1) Tomatoes and bananas are indeed just as inexpensive at outdoor markets sometimes as they are at Publix and Publix never signed on to make sure tomato workers were safe in South Florida.  Damn straight.  

2) There are no Asian restaurants open before about 2pm on Sundays down here.  Surely this would be different if we were in the more urban northeast, or definitely on the West Coast.  But for as diverse as South Florida is, we are not the most idyllic place to be Asian, or to have a taste for Asian foods (like my husband who lived for a year in Vietnam).  We went to a free Digital Underground show last night, with a number of Miami food trucks in attendance.  That was pretty awesome, except for my husband’s inability to get the lo mein he so desired.

I guess we have to go to Orlando, where you can get GLORIOUS Asian food near Mills & 50, and lots of different types.  Including the vegan-alicious Loving Hut (which also has its own traveling truck, and has for years).  I really hope that development in Orlando never gets rid of those glorious places.
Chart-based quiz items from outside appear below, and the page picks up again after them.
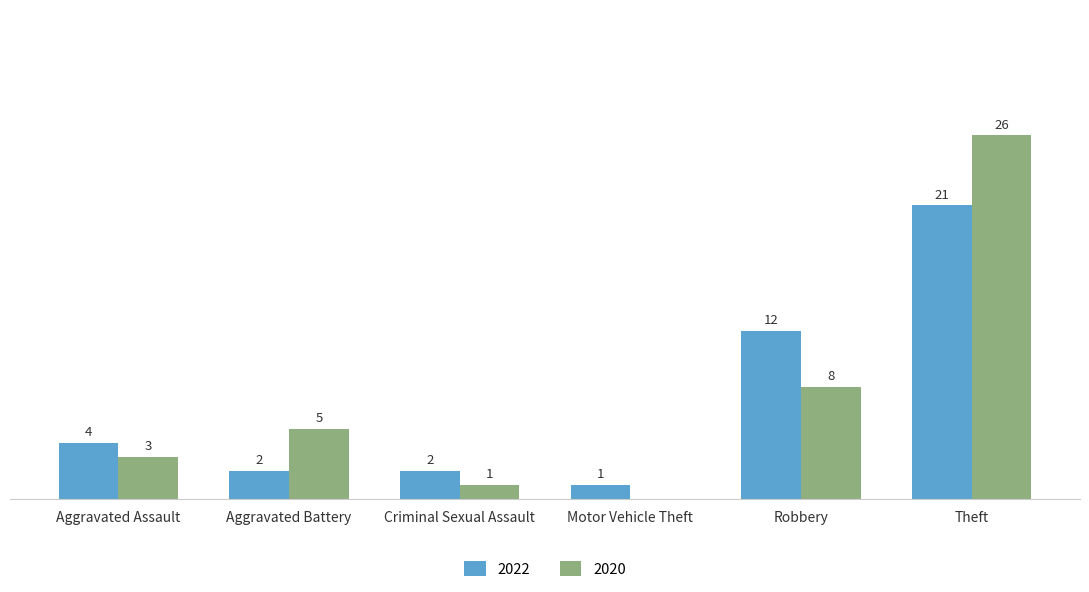

At which category does the chart reach its peak across all series?

Theft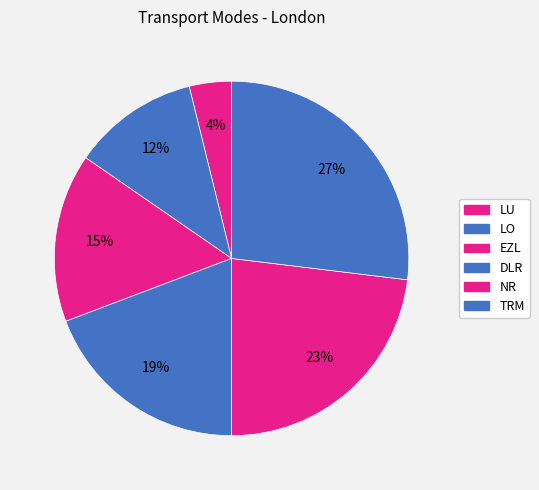

Rank the categories by value from lowest to highest.

LU, LO, EZL, DLR, NR, TRM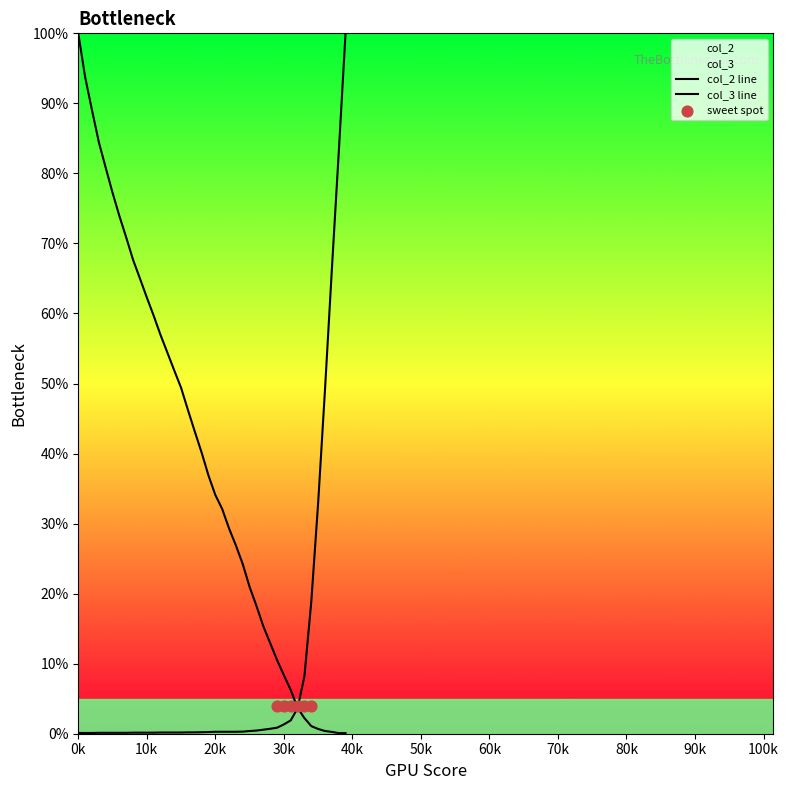

Which series has the largest total across all categories?

col_2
3) I think I had a priest compliment me today.  We were walking to get some type of food, Asian or not, and a guy in some sort of religious gear said to me either “nice glasses” or “nice breasts”.  I know that the fact that he was apparently a man of some kind of cloth doesn’t exempt him from being a perv, even on a Sunday (have you ever worked food service in a God-fearing town on Sundays?  BONKERS).  What made me relatively sure that he was complimenting my glasses was that we were in front of Java Boys, the most rainbow decked coffee shop I’ve ever witnessed.  

As I’ve mentioned before, I could walk outside in my neighborhood stark naked and not be harassed.  And I think unless you wear black leather and spikes to the club Ramrod, harassment in Wilton Manors proper is on the low side. 

 

So was our Sunday morning jaunt about town.